Le 1er mai 2006, le Président Pierre Nkurunziza a annoncé la gratuité des soins de santé pour les enfants de moins de cinq ans ainsi que pour les femmes qui accouchent, une décision visant à réduire le taux de mortalité maternelle et néonatale. Cette mesure a mis fin à la détention de bon nombre de femmes et d’enfants en bas âge, mais d’autres indigents (les enfants de plus de cinq ans, les femmes souffrant de problèmes de santé non liés à la grossesse, et les hommes) continuent d’être confrontés à la difficulté de couvrir leurs frais médicaux et risquent toujours d’être détenus dans les hôpitaux pour non-paiement de leurs factures. Au 19 décembre 2006, 65 personnes étaient détenues à l’Hôpital Roi Khaled de Bujumbura.

Le Burundi bénéficie actuellement d’un allègement de sa dette à titre provisoire et a utilisé une partie des fonds afin d’éliminer le paiement d’honoraires pour les soins maternels et pédiatriques. Mais reflétant apparemment l’importance toute relative qu’accorde le gouvernement aux questions liées à la santé, le budget pour les soins de santé a en fait été revu à la baisse, passant de 15 millions de $US en 2006 à 11 millions de $US prévus en 2007.

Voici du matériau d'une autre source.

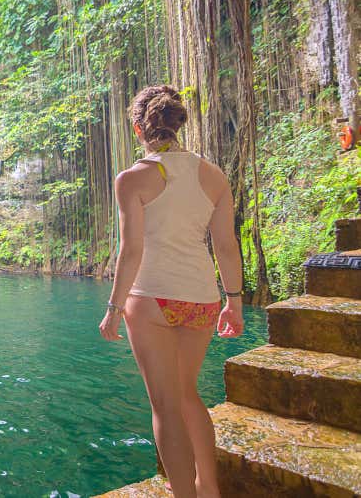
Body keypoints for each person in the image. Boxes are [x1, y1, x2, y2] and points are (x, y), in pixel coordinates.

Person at [98, 85, 245, 498]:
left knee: (164, 405)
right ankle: (209, 488)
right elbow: (226, 246)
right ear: (179, 124)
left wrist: (113, 307)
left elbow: (132, 251)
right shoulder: (213, 175)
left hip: (150, 299)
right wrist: (234, 302)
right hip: (202, 298)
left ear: (137, 128)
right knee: (187, 394)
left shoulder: (132, 179)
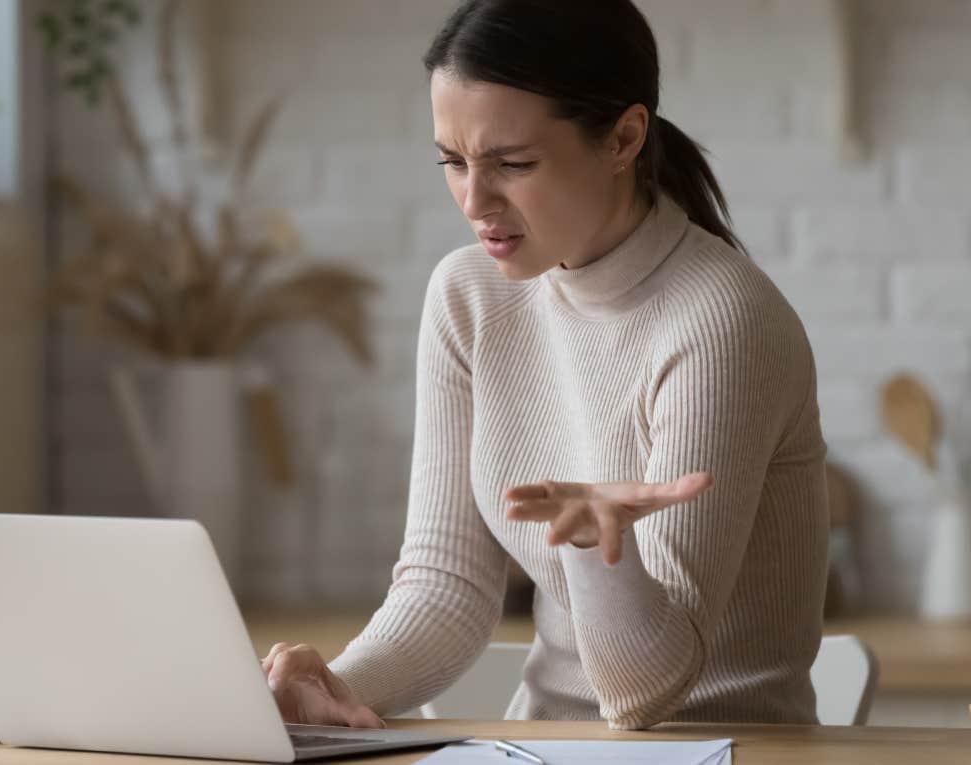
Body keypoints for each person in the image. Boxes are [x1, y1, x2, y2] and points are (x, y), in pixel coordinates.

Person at [260, 0, 828, 731]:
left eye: (512, 164)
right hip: (540, 744)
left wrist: (598, 555)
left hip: (727, 747)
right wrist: (335, 690)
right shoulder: (469, 297)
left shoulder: (720, 322)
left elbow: (646, 693)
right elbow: (445, 591)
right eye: (453, 162)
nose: (474, 199)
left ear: (623, 138)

Les systèmes d’assurance et l’aide aux indigents qui existent actuellement ne fonctionnent ni équitablement ni efficacement, et dans certaines communautés, ils ne fonctionnent pas du tout. Le gouvernement s’est engagé à créer des mutuelles de santé mais il n’a pas indiqué dans quelle mesure ce programme inclurait les indigents.

La résolution du problème de détention des patients insolvables au Burundi passe par l’adoption de mesures, d’une part pour protéger les personnes contre les atteintes aux droits humains, et d’autre part pour mettre en place des méthodes efficaces, équitables et transparentes de financement des soins de santé. Dans un cas comme dans l’autre, il est de la responsabilité du gouvernement burundais d’agir mais il incombe également à la communauté internationale d’exercer des pressions sur le gouvernement du Burundi à cet effet, et d’appuyer tout effort en ce sens.